Large Language Models (LLMs) have shown impressive competencies across various disciplines, from generating unique content and answering questions to summarizing large text chunks, completing codes, and translating languages. They are considered one of the most significant advancements in Artificial Intelligence (AI). It is generally assumed that for LLMs to possess considerable mathematical abilities, they need to be vast in scale or undergo rigorous pre-training involving mathematics. However, recent research with the LLaMA-2 7B model challenges this belief, demonstrating impressive mathematical capabilities even with standard pre-training.
The LLaMA-2 7B model displayed a high level of accuracy, choosing the optimum response from 256 random generations with a success rate of 97.7% and 72.0% on the GSM8K and MATH benchmarks respectively. However, while the base model can deliver accurate results, it struggles to consistently invoke its mathematical abilities. This limitation is highlighted by the drop in accuracy to 49.5% and 7.9% on the same benchmarks when looking solely at the first response.
The research team proposed scaling up supervised fine-tuning (SFT) data to improve the accuracy of the responses. This approach suggests that increasing the data used for fine-tuning can significantly enhance the accuracy of the generated responses. However, a lack of publicly available math problems limits the potential for large-scale scalability. To circumvent this, the team employed synthetic data, which produced results almost as effective as real data.

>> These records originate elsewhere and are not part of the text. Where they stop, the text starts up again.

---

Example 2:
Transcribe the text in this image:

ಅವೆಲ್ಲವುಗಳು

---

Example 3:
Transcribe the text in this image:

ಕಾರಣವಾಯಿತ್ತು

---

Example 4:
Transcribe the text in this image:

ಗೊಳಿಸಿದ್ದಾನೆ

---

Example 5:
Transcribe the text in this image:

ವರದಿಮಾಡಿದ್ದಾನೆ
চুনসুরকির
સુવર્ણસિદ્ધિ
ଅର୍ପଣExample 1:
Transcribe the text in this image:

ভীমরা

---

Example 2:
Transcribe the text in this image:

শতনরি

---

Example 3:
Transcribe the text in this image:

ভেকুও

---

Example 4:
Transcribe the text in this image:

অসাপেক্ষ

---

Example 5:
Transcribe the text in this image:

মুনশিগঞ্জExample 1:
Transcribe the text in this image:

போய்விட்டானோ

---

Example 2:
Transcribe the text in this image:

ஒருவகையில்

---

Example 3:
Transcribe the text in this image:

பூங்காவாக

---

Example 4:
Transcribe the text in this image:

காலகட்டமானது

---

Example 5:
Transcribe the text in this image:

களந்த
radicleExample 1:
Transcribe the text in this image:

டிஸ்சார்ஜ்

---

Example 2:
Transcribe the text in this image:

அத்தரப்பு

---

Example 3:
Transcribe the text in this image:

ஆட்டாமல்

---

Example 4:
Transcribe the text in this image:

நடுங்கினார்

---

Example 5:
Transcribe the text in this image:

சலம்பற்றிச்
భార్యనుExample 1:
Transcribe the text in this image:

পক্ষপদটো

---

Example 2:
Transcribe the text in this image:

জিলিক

Leveraging the GPT-4 Turbo model, the team created artificial math problems. They discovered that using the GPT-4 Turbo model for verification after implementing a primary generating approach led to highly efficient results. Using synthetic math problems enabled large-scale supervised fine-tuning data, with accuracy levels nearly matching those of real-world data.

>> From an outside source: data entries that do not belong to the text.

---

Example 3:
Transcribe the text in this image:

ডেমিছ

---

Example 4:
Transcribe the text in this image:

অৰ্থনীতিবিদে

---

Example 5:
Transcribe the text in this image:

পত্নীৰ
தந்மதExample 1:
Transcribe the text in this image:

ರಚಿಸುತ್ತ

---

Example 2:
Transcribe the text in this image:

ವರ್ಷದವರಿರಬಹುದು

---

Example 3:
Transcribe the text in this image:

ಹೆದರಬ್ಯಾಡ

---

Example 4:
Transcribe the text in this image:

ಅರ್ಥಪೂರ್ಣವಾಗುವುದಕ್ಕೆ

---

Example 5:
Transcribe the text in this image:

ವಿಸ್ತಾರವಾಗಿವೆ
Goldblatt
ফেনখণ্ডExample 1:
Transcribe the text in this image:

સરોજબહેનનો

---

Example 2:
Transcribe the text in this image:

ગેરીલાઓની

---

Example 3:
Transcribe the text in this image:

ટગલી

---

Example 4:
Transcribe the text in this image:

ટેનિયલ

This straightforward methodology resulted in a significant improvement in accuracy. The team achieved 82.6% accuracy on GSM8K and 40.6% accuracy on MATH using LLaMA-2 7B models, exceeding the accuracy of previous models by 14.2% and 20.8% respectively.
The research also provided useful insights into scaling behaviors across different error types and reasoning difficulties. Understanding how to minimize errors during scaling and how model performance changes as data volume increases is greatly beneficial.
Overall, the study indicates that language models can demonstrate excellent mathematical capabilities without the need for large-scale models or intense pre-training. Considerable progress in mathematical problem-solving can be achieved with language models by employing synthetic data and increasing supervised fine-tuning. This study gives encouraging forecasts for future advancements in the field of AI and language models.